Brazil is a nation that always has been bubbling with cinematic energy; from Limite (1931) to Cinema Novo to Bacurau, its cinema culture has always been revolutionary. And right now, cinema is more important than ever with fascist leader Jair Bolsonaro sending the country into turmoil in seemingly every which way he can: allowing trans people to be murdered in the street, to causing irreparable damage to the amazon rainforest. Brazil needs urgent and vocal cinema, and after an impressive 2019 in Cannes, with Bacurau earning such deserving praise, and The Invisible Life of Euradice Gusmao picking up the Un Certain Regard, this year’s IFFR proves that it has one.
There are two outstanding Brazilian features at this year’s Rotterdam festival that speak to modern Brazil. The first, King Car seems simple in concept: it is about a boy who realises at a young age that he can converse with cars. The city looks to bring in a law banning any car over 15 years of age, seemingly for environmental reasons, but the film quite rightly frames it as a class issue, disenfranchising many – including our protagonist, Uno’s (Luciano Pedro Júnior) taxi driver father. This leads him to refurbish old cars, developing technology that allows their thoughts to be heard. What he does not bank on is that the cars would be more inclined to evil than he ever could have imagined. The film watches as Uno’s kibbutz-like group become seduced by the idea of “King Car”, no small hint at the problematic nature of hierarchy in co-operative groups (as well as more generally). Though at times cheesy, King Car’s inventive concept keeps you engaged, and much like Bacurau, it is a brilliant example of how radical politics can be seemingly integrated into an entertaining genre film.
In contrast, Madalena is a haunting film centred around the murder of the eponymous character, a trans woman, whose body has been left in a field. Transphobia is a global scourge, make no mistake. In the UK alone, the likelihood of being murdered as a trans person is far higher than the rate for cis people, and the level of media discrimination is disgusting. Under Bolsonaro though, Brazil has descended into becoming the country in which the highest number of transgender people are murdered every year.
Madalena’s (Chloe Milan) presence fills the atmosphere of the film. We follow three sets of characters, all vaguely connected to her. A club hostess who knocks on her door for money, a young man inspecting the soy fields where her body lies for his father, and a group of trans women splitting her things between themselves, reminiscing about her. Madalena shows the emptiness death causes, something all too often felt in Brazil’s trans community. It is a powerful and affecting film, one that holds up the immense weight of such atrocities, not allowing them to simply be forgotten or written off. Not only does it do this, but it shows the impact of individual death. Madalena is not a statistic, one amongst the number of trans women murdered in Brazil, no, she is a person, and the emptiness she leaves is smothering.

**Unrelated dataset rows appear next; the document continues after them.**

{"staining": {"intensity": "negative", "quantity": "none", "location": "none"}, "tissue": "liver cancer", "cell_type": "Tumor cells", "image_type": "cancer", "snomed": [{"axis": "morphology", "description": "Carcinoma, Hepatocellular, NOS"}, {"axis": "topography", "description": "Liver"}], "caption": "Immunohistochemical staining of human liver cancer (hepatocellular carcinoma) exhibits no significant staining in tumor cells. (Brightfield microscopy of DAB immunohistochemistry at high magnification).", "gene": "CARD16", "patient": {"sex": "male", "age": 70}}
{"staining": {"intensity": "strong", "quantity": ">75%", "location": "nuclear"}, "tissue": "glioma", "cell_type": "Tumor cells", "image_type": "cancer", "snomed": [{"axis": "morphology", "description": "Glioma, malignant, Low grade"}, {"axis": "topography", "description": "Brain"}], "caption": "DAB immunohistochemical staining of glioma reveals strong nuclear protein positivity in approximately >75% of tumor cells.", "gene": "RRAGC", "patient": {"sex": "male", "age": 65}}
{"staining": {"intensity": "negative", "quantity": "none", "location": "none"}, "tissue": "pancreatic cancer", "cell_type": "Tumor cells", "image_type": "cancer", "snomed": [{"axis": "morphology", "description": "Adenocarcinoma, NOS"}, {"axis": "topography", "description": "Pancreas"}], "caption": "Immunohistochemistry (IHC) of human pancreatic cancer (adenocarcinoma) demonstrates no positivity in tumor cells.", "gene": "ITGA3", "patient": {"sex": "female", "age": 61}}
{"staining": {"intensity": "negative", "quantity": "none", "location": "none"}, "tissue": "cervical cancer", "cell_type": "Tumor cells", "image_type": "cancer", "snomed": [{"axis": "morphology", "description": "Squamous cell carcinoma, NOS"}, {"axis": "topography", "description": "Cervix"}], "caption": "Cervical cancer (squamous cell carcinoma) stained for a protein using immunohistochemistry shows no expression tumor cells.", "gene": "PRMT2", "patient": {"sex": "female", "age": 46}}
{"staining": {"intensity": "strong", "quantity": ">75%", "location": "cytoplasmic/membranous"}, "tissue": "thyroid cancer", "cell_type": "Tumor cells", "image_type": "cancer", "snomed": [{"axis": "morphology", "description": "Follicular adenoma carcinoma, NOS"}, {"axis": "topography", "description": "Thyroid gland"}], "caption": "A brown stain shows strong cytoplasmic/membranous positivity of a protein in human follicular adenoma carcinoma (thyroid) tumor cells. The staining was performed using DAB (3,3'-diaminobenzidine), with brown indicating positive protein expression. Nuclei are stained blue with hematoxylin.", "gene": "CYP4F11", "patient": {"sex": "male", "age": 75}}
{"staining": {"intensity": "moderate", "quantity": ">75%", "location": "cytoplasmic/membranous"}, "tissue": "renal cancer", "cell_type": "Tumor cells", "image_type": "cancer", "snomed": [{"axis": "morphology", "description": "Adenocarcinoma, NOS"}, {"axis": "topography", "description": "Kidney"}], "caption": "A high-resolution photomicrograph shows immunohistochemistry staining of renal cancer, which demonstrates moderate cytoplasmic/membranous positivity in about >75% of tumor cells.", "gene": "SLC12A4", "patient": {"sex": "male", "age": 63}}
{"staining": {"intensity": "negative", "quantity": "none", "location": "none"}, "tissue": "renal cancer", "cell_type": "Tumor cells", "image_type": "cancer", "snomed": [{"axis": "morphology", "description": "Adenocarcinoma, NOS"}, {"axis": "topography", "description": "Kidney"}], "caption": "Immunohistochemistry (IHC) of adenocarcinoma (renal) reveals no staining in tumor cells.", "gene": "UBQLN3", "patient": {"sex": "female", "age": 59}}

Cannes 2019 had two stand out features from Brazil that looked to alert the world of its current political predicament. Two years on and Bolsanro has inflicted damage to Brazil both environmentally and in terms of his despicable handling of the coronavirus pandemic. King Car and Madalena show that despite ever worsening conditions, Brazilian cinema is resilient, still with a strong voice decrying its political leader’s madness. They are more than simply wonderful films, they are vital. Not just in terms of understanding Brazil’s current situation, but also to understand what it looks like to see creatives use their platform for good. After 4 years of Trump, a number of American creatives celebrated his election defeat, yet very few of them created anything as vicious or important as these two films. Brazilian cinema, as it has been for a long time, is a shining example to the world of the power of cinema. It is time we listen.